A spokesperson for Cape Wind mentioned a couple of things worth repeating. One is that the current litigation was the seventeenth attempt since 2001 to stall or stop the wind farm. They estimate the total cost of litigation against Cape Wind has run into roughly $30 million. It would be interesting to know where the money came from.

This would appear to be a nearly complete victory for Cape Wind, as there were only two technical issues the court wanted to see given attention, for the forms to be filled in properly, all t’s crossed and all i’s dotted. Curiously, the Alliance to Protect Nantucket Sound produced a press release describing the decision as a landmark victory for the environment, claiming US agencies had been told to “revisit Cape Wind’s impacts on migrating birds and endangered right whales in Nantucket Sound due to violations of environmental protection law.”

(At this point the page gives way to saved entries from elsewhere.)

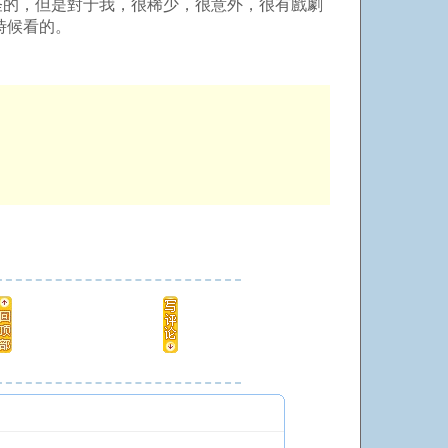
怪的，但是對于我，很稀少，很意外，很有戲劇
時候看的。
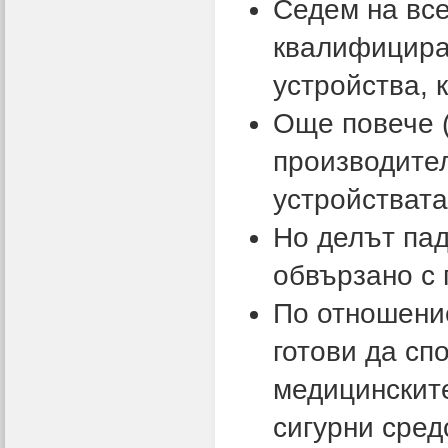
Седем на все
квалифицира
устройства, 
Още повече (
производител
устройствата
Но делът пад
обвързано с 
По отношение
готови да сп
медицинските
сигурни сред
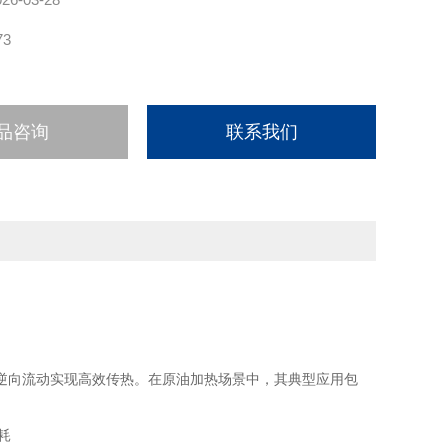
73
品咨询
联系我们
逆向流动实现高效传热。在原油加热场景中，其典型应用包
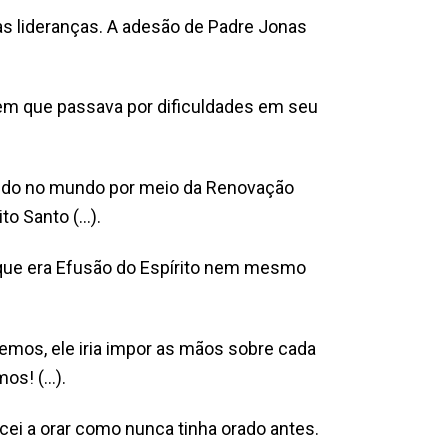
as lideranças. A adesão de Padre Jonas
 em que passava por dificuldades em seu
zendo no mundo por meio da Renovação
to Santo (…).
 que era Efusão do Espírito nem mesmo
semos, ele iria impor as mãos sobre cada
mos! (…).
ei a orar como nunca tinha orado antes.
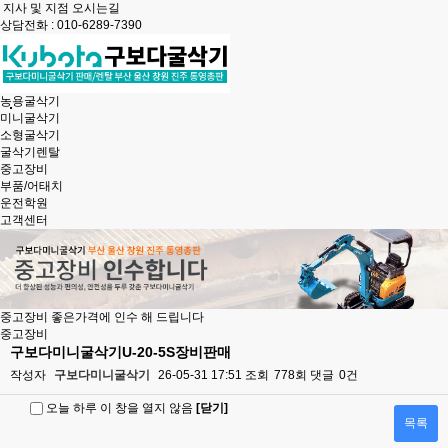
지사 및 지점 오시는길
상담전화 : 010-6289-7390
농용굴삭기
미니굴삭기
소형굴삭기
굴삭기렌탈
중고장비
부품/어태치
운전학원
고객센터
중고장비 좋은가격
에 인수 해 드립니다
중고장비
구보다미니굴삭기U-20-5S장비판매
작성자
구보다미니굴삭기
26-05-31 17:51
조회
778회
댓글
0건
오늘 하루 이 창을 열지 않음
[닫기]
목록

We might say we agree in part. The decision was a victory for the environment because it saves untold thousands of birds and other animals from being poisoned by fossil fuels.

Environmental organizations supporting Cape Wind include the Conservation Law Foundation, Friends of the Earth, Greenpeace, the League of Conservation Voters, the Massachusetts Audubon Society, the National Wildlife Federation, the Natural Resources Defense Council, the Sierra Club, and the Union of Concerned Scientists, and others. We do not have room here even to begin the list of other organizations, let alone that of well-known people supporting it.

Cape Wind’s website can be found at www.capewind.org.